Wikipedia – Blancmange
Missfoodwise: Jaune mange
The mould triumphed!
Jelly molds and a recipe for your Thanksgiving table
In the 18th Century, Pineapples Were Status Symbols and You Could Even Rent One for a Night

2 réponses à « Vous reprendrez bien un peu de pouding ? »

  1. Salut, y a un truc qui me surprend, c’est le coup de la farine de riz au Moyen-Âge : ça ne pousse pas en Europe le riz, si ? (ah quoiqu’en Camargue peut-être ?) Les gens du Moyen-Âge en consommaient couramment ?

    1. Je vais préciser qu’on parle plutôt de la fin du Moyen-Âge, plus exactement à partir du XIIIème siècle.

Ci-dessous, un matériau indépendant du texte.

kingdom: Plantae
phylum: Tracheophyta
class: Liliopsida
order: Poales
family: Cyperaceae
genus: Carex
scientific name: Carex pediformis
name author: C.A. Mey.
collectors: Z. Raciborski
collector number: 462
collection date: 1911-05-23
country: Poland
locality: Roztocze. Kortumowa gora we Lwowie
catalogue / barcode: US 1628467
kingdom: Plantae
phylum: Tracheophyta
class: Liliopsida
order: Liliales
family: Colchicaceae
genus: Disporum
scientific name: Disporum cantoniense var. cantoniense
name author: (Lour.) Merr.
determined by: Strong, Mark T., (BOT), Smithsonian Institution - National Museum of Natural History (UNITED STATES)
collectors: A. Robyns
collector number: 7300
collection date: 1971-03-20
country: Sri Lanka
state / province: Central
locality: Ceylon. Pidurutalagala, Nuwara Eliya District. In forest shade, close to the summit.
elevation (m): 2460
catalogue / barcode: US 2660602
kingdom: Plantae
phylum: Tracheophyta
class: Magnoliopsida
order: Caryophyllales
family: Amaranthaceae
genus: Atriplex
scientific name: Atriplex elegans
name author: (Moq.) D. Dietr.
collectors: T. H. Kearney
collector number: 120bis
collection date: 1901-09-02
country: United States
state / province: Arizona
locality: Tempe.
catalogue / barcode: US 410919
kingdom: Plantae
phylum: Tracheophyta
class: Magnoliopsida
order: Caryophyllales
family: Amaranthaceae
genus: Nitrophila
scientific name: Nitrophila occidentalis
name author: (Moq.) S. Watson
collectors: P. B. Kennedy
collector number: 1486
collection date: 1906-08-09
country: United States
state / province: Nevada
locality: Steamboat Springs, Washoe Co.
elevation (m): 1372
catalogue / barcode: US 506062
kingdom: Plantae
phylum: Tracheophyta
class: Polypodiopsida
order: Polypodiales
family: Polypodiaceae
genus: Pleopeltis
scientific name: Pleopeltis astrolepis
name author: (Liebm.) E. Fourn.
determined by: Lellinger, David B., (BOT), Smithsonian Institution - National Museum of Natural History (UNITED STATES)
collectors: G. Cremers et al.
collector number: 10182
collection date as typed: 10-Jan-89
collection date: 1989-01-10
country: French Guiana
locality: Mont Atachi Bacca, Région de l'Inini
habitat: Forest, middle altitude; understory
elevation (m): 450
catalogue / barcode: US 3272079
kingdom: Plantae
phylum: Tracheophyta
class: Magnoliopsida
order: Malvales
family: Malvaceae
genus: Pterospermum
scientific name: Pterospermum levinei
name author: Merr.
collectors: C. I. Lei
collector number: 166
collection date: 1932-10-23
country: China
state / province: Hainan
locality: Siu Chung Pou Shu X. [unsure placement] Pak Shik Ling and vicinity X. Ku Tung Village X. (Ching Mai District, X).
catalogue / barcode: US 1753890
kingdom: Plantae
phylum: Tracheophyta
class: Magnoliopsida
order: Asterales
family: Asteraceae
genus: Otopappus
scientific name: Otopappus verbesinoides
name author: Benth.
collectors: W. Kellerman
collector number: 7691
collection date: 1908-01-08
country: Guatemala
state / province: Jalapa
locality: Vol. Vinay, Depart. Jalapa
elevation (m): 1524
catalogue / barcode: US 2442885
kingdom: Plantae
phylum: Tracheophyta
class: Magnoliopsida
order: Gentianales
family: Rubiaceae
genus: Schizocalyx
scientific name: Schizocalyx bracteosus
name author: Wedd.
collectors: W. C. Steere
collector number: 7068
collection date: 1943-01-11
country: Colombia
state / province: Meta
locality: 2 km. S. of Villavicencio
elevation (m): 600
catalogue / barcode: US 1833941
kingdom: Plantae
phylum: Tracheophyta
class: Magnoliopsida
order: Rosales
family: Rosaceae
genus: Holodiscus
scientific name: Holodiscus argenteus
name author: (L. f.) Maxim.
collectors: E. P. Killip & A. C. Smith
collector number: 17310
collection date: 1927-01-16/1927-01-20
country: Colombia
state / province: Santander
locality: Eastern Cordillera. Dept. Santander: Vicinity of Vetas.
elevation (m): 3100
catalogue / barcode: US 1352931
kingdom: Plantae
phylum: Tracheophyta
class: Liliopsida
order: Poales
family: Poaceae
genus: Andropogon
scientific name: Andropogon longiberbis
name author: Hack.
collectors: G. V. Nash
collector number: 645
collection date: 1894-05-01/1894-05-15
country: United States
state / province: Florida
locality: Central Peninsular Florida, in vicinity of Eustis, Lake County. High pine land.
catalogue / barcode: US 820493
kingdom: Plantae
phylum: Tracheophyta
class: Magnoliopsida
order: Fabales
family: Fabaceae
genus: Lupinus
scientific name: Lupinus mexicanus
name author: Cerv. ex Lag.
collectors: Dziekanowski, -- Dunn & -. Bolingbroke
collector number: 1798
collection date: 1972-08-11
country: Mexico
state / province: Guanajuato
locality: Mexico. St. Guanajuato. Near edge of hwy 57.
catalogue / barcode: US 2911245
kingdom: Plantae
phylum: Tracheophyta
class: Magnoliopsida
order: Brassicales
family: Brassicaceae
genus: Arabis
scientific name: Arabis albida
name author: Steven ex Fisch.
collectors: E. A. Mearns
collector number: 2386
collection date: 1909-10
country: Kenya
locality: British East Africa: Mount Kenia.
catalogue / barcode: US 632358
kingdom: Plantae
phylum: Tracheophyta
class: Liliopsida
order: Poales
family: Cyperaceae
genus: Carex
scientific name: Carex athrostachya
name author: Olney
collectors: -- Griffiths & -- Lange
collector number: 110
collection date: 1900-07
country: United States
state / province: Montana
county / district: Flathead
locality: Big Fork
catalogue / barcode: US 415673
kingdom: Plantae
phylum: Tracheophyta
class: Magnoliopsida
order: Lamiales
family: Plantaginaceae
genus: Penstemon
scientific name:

      La recette du blanc-manger viendrait à l’origine du Moyen-Orient, avant de se répandre en Europe notamment grâce aux croisades. La route de la soie passait par là, le riz venu d’Asie circulait, pareil pour les amandes qui poussaient sur le pourtour méditerranéen. C’était donc un produit importé, mais oui, on trouvait bien du riz en Europe dès le XIIIème siècle (et si jamais on n’en avait pas on pouvait faire du blanc-manger avec de la fécule de pomme de terre).